Die im Osten offensichtlich relativ hoch gehaltene Gleichberechtigung von Ärzten und Psycholog:innen, die sich in dem erwähnten Fachpsychologen der Medizin reflektiert, konnte letztlich nicht konsequent weitergeführt werden, was sich z. B. daran zeigt, dass die AÄGP 1991 bei einer Diskussion über die potenzielle Fusion mit der GPPMP die Aufnahme von Psycholog:innen ablehnte.

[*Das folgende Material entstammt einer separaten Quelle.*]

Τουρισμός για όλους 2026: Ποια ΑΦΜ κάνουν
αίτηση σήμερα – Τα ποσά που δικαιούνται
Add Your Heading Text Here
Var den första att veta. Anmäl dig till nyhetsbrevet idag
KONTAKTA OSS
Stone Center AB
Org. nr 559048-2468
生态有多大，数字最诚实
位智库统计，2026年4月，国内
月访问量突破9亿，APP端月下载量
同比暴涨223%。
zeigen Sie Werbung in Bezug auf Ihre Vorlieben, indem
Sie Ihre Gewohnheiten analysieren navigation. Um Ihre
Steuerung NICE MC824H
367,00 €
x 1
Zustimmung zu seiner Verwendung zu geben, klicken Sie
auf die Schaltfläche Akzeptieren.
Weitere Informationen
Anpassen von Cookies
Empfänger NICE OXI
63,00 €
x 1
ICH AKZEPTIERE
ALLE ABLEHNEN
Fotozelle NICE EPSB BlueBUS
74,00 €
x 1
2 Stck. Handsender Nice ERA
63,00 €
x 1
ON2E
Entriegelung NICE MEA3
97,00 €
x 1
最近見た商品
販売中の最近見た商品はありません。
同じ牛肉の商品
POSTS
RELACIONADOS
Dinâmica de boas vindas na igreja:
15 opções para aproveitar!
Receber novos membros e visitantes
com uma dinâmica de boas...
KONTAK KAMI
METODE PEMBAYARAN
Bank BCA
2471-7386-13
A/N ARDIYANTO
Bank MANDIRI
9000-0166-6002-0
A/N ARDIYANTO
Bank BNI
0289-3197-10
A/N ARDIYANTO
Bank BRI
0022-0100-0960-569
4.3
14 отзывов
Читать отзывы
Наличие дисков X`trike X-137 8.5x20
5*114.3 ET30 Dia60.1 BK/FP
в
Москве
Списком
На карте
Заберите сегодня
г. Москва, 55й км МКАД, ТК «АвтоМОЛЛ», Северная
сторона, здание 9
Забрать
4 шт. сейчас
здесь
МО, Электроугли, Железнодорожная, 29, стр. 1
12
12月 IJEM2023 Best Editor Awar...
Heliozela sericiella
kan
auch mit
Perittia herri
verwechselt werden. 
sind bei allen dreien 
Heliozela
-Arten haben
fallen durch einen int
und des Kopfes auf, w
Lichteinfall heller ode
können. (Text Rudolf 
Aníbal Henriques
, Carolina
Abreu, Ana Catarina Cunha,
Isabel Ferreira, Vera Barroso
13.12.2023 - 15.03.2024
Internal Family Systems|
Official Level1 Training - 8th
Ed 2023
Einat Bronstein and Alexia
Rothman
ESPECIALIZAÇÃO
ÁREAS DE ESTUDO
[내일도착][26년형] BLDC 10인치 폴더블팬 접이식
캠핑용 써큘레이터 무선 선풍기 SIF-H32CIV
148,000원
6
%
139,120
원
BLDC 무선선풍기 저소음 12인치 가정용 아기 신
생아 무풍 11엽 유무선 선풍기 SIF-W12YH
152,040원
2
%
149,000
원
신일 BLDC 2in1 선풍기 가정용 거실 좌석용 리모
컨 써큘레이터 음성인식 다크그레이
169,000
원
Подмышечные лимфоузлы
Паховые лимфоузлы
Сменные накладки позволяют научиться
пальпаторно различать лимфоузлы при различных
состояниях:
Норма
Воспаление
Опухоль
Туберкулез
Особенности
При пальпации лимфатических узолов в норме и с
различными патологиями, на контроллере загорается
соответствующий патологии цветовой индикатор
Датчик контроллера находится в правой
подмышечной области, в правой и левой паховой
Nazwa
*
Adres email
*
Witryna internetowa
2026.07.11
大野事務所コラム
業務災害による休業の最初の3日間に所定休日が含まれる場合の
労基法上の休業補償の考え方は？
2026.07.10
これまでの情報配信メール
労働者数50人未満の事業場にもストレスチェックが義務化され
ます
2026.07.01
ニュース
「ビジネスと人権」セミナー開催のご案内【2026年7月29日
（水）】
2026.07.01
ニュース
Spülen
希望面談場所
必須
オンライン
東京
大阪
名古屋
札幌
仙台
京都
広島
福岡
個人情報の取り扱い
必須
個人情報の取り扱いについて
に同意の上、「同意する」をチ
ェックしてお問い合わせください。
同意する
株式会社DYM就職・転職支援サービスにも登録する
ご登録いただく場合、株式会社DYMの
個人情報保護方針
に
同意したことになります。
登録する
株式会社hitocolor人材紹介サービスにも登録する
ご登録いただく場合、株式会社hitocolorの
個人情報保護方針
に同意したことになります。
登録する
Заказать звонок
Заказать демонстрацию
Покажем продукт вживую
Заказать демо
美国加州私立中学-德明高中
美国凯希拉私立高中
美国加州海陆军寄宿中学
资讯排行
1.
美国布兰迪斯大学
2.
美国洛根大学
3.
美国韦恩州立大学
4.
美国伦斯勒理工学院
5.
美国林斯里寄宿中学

Dass die „Wiedervereinigung der Psychotherapeuten“ nach wie vor ein relevantes Thema ist, zeigte eine Tagung zum 30. Jahrestag des Mauerfalls in Erfurt im Jahr 2019. Geyer und Geisthövel (
2019) versuchten zu diesem Anlass, Thesen zu formulieren, die sich speziell auf die Gemeinsamkeiten und Kontinuitäten der ost- und westdeutschen Psychotherapie beziehen. Die Thesen konstatieren das gemeinsame Fundament der Disziplin „Psychotherapie“, wie sie zwischen dem Ersten und dem Zweiten Weltkrieg gewachsen und auch nach dem Zusammenbruch des Naziregimes erhalten geblieben sind, aber auch die gemeinsame Ausgangssituation der „geteilten Schuld“ an der Vertreibung jüdischer Psychotherapeut:innen im Dritten Reich und die Kollaboration von Psychotherapeut:innen (und Psychiater:innen) bei der Vernichtung „lebensunwerten Lebens“. Nach 1945, so eine These, hätte sich Psychotherapie rasch auf beiden Seiten in das jeweilige Sozialsystem integriert (Polikliniken im Osten, flächendeckende ambulante Versorgung nach Festlegung der Richtlinientherapie im Westen; östliche stationäre Abteilungen nach westlichem Vorbild allerdings mit mehr Behandlungskapazität). Aufgrund der gesellschaftlichen Unterschiede kam es zwar zu Unterschieden in den Versorgungs- und Bildungsstrukturen, Gemeinsamkeiten blieben dennoch über die Zeit der Wiedervereinigung enthalten, wie beispielsweise die Bedeutung der stationären Psychotherapie (die vermutlich weltweit in ihrem Umfang in Gesamtdeutschland einzigartig ist), die langjährige Dominanz der psychodynamischen Psychotherapie speziell in der ärztlichen Psychotherapie und Prinzipien einer gestuften psychotherapeutischen Versorgung. Geyer und Geisthövel (
2019) sind sich einig, dass im Prinzip alle im Westen entstandenen Verfahren mehr oder weniger auch im Osten übernommen worden seien. Sicher gehört zu den gesellschaftlichen Spezifitäten, dass „die autoritäre Staatsgewalt und Staatsicherheit nahezu in alle Bereiche auch der Psychotherapie in der DDR eingedrungen“ waren und damit auch die Patient-Therapeut-Beziehung beeinflussten. Neben den inakzeptablen Formen der Kollaboration sehen die Autor:innen allerdings auch, dass der gesellschaftliche Nischencharakter der Psychotherapie „Schutzräume“ gewährt hätte, was dazu führte, dass – wie Geyer und Geisthövel meinen – „Psychotherapeuten eine aktive Rolle in jenem gesellschaftlichen Prozess gespielt [hätten], der zur politischen Wende und zum Zerfall der DDR-Diktatur geführt hat“. Die Orientierung an westlichen Entwicklungen in den letzten 10 Jahren der DDR (s. beispielsweise die oben genannten Tagungen) und ein „gesellschaftlicher Großtrend der Therapeutisierung“, der auch den Ostblock sehr geprägt hätte, hätten nach Meinung der Autor:innen dazu beigetragen, dass die Wiedervereinigung von Psychotherapeut:innen vergleichsweise einfach gewesen sei. Dies sollte aber nicht verschleiern – und dies war ein wiederkehrendes Thema der genannten Tagung im Jahr 2019 –, dass es im „Prozess der Annährung und Vereinigung durchaus auch verpasste Chancen“ gegeben hat und keineswegs nur „zusammengewachsen ist, was zusammengehört“.